Three years ago Vieira had approached then Maj. Stephen Baker, now URI police chief and director of public safety, about obtaining a retired military dog for bomb detection. But at the time, the department was undergoing significant changes, including the move to becoming an armed police force.
But when Jagoda arrived at URI a little more than a year ago after a distinguished career with the Connecticut State Police, the time was right.
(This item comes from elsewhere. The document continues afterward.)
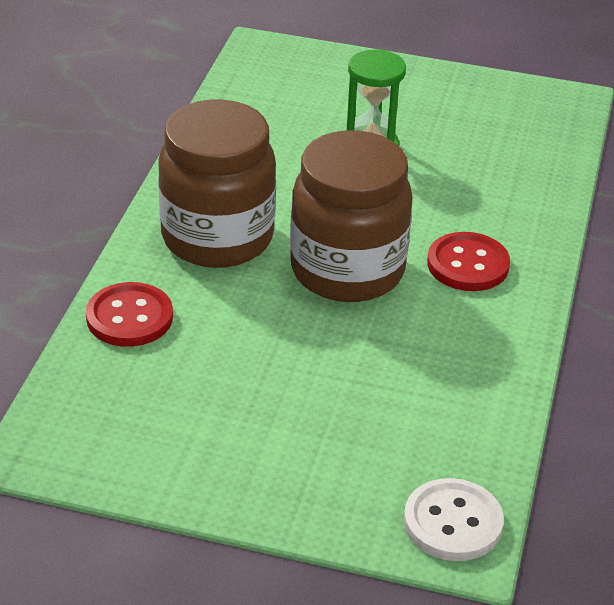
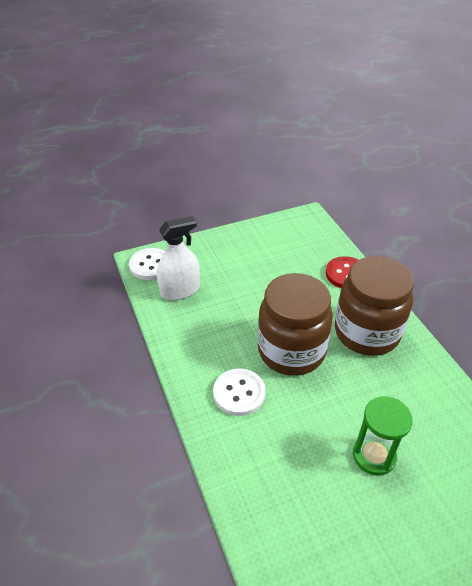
camera: 145 degrees right, 5 degrees up
(435, 441) = (180, 290): none -> white spray bottle
(468, 265) = (239, 393): red button -> white button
“I felt this was one step that was consistent with one of President (David M.) Dooley’s Transformational Goals, which is to make URI a global leader,” Jagoda said. “I can see that the University is gaining more attention and respect around the world, and that means we are going to be bringing many more national and international dignitaries to campus. Our sporting and entertainment events are getting bigger as well.”
Jagoda also knew that resources for bomb detection were thin in South County.
“We have many big events, including commencement, that require the skills of a trained officer and canine to conduct building and facility sweeps to ensure the safety of our community. It’s also an efficiency issue. If someone finds a suspicious package in the Memorial Union, Sgt. Vieira and Figaro are able to respond immediately.”
Before Figaro was on campus, URI police had to wait a significant amount of time for the Rhode Island State Police to respond with its canine unit in such a situation.
“This is an opportunity for our community to have even greater confidence in our police department,” Jagoda said. “Sgt. Vieira and Figaro reinforce our community policing approach.”
Jagoda selected Vieira for two reasons: “Her love of animals, especially working police dogs, and from day one, she bought into our community policing program.”
Such a step could have happened only with the support of Baker and Dooley’s senior leadership team, Jagoda said.
“Figaro has already met the leadership team, including President Dooley, support staff, members of the legal counsel’s team and those in the provost’ office. Everyone loved him,” Vieira said.